**What to produce**
Can you write the next part of the personal account of high school theater below, starting right after its last sentence?

** Source document follows **

Life after Laramie was really difficult, and I didn't know how to handle it. I felt that I needed to continue doing drama, because nothing else made me feel that way. The smell that followed me home every day and clung to my clothing was fading. It became fainter and fainter - the smell of sawdust, fresh paint, dust, heat from the overhead lights, and Mr. T’s cologne. I missed it more than I could put into words. People wanted me to just shut up about the play already and didn’t understand why I loved it so much. To them, it was just a show. But to me it was so much more. So, because I could see no way around it, I ended up auditioning for the spring musical, Aladdin Jr.

I am not a singer. Far from it! I've never been trained and am actually considered tone deaf. I'm also not much of a dancer, and had never tapped before in my life. I went into the audition with a group of Laramie kids, and they were incredibly supportive. However, I was by far the worst one in the bunch. I couldn't even keep up with the simple tap dancing that we learned. I didn't expect a call back, but I thought that maybe - just maybe - they would cast me. That taught me not to get my hopes up. I was sad that I wouldn't get to spend the next three months with the people I'd grown to love so much, so I decided to do tech work instead.

That was an emotionally rough time for me, so I poured myself into the tech work. I worked hard and was eventually told by the new stage manager, Joey Baumann, that I was going to be a spotlight operator for the show. It was fun and I enjoyed the work, but every show made me wish I was in the cast more and more. I didn't bond well with the other techies. Many of them were sexist and just not very nice to me. I talked to Mr. Trafton about it, and through that, we became very close. I promised to return in the fall, and he seemed glad.

One thing that was difficult to deal with that I didn't see coming was the graduation of the seniors. Most of my new friends in drama were seniors, and at the '06 graduations, I had a hard time keeping it together. There was a particular group that took me under their wing - David Rekow, Ryan Rodriguez, Sean McCreight, Kevin Caceres, Gabri Carvidi, and Rebecca Cardenas were my guides. When junior year came, I realized just how hard it was to not see them every day, both at Loretto and around the theatre. I entered junior year ready to start another show, and was thrilled to hear that we would be writing an adaptation of the movies Heaven Can Wait, Down to Earth and Here Comes Mr. Jordan. Considering I was raised on the last movie, I was extremely excited.

** End of Source document **
** Available data follows **

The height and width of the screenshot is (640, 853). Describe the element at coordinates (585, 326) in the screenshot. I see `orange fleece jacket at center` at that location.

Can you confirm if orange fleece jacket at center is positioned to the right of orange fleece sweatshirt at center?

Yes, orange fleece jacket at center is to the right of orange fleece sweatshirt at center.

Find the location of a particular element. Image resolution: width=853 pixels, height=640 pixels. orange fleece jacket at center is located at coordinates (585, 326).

** End of Available data **

**Exercise answer**
The audition was pretty standard. I memorized a monologue from the one-woman play The Search for Signs of Intelligent Life in the Universe. I spent every free moment developing the insane character of Trudy. My audition went really well and I wasn't nervous at all. Because I was so off-the-wall and crazy in the monologue, I wondered if they would give me a character like that. And while I was cast, I got the antithesis of the crazy woman. I got the silent, ever-present angel named Manifest.

Heaven Can Wait was an experience. Mr. Trafton and I met for a one-on-one meeting in the middle of the rehearsal process, and when he asked how it was going, all I could say was, "it's...interesting." The cast was twenty people, over half of whom had never done drama before, and very few were seniors. This isn't necessarily a bad thing, but it created a bit of a weak foundation for everyone. The bonds were not nearly as close as they were during my past two shows. We still had a ton of fun, and I formed a close bond with The Magnificent Seven.

They truly made Heaven Can Wait worth it for me. It was a group of six guys and I, who randomly ended up in a garage one night after rehearsal. We started messing with the instruments in there, and soon we were meeting as a jam band quite often. The stage manager, Alex O'Sullivan (a reformed sexist techie who became a great friend), techie Jon Pierce, and actors Joe Lewis, Dylan Jones, Rob Habel, Nick Peterson and I grew really close. At cast parties, which were relatively low-key for that show, we would often go off on our own adventures to restaurants, the river, or Alex's garage to jam. It was a group of guys I wouldn't imagine being friends with outside of drama, which is another reason why I love Jesuit Drama. It allows me to meet so many fabulous people whom I wouldn't otherwise.

Heaven Can Wait ended with little fanfare. I wasn't sad after it ended - in fact, I was more than ready for it to end. I was a little wary of auditioning for the musical, but then I found out that it was Urinetown. My heart swelled. During tech weekend for Aladdin, when I ended up eating Chinese food at midnight with Mr. T, and Mrs. Lev, we discussed musicals that we loved. Urinetown was one of my favorites and had been for quite some time. I even had the libretto at home. I gathered up my confidence for the informational meeting and was so stoked to see everyone.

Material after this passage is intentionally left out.